## About this task:
Take the data below and extract the lines from the one with "#6d80a7; stroke-width: 25" to the one with "#745d2d; stroke: #e2ebfc;", inclusive, exactly as written.

(Collected data entries)
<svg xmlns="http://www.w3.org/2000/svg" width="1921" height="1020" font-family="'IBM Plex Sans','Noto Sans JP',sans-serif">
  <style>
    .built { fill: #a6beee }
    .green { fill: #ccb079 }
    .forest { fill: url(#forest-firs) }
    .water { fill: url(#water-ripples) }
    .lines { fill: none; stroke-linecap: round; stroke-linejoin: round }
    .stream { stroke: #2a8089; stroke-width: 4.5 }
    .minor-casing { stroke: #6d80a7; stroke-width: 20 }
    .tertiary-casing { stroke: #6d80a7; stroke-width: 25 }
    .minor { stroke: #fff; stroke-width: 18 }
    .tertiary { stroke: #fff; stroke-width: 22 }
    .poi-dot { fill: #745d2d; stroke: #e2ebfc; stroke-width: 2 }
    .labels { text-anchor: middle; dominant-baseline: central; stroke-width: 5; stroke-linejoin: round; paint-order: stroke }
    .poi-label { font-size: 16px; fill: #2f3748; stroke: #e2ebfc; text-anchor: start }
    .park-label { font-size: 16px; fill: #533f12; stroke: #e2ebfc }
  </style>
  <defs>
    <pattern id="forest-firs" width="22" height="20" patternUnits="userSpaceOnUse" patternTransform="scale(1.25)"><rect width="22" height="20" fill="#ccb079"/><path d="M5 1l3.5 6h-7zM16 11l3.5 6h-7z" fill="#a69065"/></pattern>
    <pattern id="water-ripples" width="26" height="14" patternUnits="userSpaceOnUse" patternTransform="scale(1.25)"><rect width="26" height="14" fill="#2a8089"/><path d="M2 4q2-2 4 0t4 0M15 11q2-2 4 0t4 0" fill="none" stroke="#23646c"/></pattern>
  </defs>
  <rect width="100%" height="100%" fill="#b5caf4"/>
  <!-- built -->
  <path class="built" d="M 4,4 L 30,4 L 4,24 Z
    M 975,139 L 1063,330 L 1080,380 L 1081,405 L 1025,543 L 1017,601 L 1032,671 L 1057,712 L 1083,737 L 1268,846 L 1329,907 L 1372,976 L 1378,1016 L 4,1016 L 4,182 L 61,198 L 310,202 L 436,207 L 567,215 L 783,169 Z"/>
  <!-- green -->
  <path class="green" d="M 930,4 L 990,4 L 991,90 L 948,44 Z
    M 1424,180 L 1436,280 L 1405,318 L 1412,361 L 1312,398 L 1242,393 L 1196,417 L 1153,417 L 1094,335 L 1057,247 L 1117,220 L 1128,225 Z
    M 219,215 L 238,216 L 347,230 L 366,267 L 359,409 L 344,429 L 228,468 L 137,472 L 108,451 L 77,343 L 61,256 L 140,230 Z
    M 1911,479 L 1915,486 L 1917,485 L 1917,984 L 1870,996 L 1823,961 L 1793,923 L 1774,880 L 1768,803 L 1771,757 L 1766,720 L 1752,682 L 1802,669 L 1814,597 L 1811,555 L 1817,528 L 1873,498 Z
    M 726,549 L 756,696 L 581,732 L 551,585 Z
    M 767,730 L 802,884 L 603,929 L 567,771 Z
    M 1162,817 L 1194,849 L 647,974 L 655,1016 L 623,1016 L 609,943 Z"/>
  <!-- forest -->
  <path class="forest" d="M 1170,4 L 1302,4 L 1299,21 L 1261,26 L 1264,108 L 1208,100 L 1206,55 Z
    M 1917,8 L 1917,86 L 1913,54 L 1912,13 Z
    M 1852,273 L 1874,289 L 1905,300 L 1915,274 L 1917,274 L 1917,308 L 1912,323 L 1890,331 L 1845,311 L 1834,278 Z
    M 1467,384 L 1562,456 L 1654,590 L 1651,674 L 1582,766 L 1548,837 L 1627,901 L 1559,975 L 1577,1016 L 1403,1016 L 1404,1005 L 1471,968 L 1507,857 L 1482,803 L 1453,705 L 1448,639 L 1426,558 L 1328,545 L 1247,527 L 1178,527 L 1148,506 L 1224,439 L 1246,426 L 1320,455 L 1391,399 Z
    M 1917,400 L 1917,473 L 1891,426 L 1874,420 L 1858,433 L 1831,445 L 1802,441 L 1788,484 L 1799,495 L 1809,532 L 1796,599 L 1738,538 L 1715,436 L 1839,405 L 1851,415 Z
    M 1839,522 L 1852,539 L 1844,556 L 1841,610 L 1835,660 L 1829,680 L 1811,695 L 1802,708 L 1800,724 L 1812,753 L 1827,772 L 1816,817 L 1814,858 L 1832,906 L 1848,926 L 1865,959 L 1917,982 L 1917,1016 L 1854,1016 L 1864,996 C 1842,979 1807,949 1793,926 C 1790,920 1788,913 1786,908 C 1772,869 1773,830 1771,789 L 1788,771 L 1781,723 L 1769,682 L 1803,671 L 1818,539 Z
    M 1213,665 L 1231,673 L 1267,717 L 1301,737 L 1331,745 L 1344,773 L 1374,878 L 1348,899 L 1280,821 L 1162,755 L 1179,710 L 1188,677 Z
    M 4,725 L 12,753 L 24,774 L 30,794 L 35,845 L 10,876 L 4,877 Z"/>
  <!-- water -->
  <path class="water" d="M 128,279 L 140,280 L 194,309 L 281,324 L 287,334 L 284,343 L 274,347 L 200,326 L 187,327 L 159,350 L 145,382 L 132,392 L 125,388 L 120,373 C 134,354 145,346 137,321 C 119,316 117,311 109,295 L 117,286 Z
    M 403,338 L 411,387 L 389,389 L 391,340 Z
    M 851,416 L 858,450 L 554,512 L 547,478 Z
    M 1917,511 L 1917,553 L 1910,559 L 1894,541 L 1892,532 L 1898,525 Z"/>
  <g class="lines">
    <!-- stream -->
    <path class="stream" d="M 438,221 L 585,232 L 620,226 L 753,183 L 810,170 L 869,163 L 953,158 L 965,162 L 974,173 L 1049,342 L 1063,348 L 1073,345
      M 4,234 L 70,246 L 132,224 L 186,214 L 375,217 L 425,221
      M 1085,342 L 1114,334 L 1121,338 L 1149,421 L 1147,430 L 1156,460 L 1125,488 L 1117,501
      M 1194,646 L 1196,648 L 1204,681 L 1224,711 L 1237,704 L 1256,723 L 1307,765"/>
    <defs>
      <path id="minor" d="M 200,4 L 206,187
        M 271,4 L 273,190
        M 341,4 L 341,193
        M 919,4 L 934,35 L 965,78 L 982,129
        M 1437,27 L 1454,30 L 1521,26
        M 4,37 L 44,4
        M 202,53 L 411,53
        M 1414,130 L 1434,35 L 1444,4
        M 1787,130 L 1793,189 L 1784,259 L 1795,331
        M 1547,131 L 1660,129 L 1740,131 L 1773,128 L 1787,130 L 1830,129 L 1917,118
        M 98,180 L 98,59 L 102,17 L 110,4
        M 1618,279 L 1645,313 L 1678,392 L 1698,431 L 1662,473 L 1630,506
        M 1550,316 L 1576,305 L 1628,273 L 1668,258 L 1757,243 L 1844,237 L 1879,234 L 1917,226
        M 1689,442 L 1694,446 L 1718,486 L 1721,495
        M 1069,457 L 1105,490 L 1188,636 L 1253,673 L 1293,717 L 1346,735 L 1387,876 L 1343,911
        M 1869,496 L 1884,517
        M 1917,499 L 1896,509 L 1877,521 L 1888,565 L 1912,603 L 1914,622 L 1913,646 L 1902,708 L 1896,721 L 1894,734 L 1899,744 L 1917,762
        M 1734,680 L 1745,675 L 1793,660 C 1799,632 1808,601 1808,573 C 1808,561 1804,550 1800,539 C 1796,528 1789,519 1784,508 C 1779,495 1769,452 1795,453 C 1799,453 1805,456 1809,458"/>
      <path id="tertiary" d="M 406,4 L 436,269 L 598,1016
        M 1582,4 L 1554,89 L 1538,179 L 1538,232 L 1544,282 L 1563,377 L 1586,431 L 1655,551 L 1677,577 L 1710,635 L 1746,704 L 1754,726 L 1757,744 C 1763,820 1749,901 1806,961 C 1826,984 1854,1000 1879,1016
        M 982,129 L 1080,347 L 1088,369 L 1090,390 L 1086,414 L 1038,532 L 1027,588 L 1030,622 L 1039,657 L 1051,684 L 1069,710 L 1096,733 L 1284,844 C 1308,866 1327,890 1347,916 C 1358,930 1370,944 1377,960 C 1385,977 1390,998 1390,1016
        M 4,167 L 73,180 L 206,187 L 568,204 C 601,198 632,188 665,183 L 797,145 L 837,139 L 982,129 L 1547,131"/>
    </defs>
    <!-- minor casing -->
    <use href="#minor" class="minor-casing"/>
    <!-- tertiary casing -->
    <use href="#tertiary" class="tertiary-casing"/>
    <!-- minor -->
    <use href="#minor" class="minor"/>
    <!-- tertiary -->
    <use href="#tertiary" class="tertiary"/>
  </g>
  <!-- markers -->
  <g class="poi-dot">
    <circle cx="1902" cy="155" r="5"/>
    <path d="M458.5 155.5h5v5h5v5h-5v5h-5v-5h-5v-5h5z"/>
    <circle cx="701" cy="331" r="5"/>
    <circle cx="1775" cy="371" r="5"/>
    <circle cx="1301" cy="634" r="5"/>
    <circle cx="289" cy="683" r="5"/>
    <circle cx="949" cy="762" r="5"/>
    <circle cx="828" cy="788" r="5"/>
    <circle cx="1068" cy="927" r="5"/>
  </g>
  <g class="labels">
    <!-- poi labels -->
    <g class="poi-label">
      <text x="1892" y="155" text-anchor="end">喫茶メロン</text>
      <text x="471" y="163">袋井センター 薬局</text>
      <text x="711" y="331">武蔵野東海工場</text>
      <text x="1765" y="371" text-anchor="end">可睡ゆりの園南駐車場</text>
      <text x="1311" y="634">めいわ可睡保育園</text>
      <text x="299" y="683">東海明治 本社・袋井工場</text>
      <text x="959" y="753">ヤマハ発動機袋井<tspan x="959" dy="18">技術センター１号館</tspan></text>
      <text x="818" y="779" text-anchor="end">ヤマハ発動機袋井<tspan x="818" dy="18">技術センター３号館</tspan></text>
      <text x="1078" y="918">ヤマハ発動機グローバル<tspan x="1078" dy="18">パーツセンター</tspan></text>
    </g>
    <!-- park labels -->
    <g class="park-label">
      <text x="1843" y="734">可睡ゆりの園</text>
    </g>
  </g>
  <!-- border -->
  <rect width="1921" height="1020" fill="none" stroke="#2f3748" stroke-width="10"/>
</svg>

## Solution to this problem:
    .tertiary-casing { stroke: #6d80a7; stroke-width: 25 }
    .minor { stroke: #fff; stroke-width: 18 }
    .tertiary { stroke: #fff; stroke-width: 22 }
    .poi-dot { fill: #745d2d; stroke: #e2ebfc; stroke-width: 2 }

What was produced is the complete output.